Pull out each line of the material below that contains the word "genus". Case counts.

Records from a dataset:

===

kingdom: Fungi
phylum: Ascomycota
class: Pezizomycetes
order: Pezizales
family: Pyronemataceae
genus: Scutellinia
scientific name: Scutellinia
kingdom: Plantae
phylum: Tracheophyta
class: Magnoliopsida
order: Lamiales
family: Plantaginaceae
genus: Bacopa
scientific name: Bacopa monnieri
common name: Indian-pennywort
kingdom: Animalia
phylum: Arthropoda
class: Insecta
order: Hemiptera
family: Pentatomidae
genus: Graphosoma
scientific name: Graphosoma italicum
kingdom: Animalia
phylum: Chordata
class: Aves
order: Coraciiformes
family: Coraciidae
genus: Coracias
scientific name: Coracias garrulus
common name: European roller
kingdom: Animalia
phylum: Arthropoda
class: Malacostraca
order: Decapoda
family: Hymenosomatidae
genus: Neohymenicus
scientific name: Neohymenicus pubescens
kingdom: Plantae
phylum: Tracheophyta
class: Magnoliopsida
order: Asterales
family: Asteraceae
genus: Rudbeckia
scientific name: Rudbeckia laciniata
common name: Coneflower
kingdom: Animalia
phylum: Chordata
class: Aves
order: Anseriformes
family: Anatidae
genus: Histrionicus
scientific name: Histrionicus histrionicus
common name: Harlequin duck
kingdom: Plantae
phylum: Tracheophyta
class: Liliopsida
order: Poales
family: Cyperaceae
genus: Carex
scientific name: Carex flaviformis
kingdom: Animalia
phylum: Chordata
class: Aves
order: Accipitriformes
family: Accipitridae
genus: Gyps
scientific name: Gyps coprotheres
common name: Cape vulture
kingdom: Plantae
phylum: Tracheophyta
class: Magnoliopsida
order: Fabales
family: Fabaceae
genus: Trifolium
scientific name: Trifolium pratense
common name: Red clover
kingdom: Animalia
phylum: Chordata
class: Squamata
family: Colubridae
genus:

===

ANSWER BELOW:
genus: Scutellinia
genus: Bacopa
genus: Graphosoma
genus: Coracias
genus: Neohymenicus
genus: Rudbeckia
genus: Histrionicus
genus: Carex
genus: Gyps
genus: Trifolium
genus:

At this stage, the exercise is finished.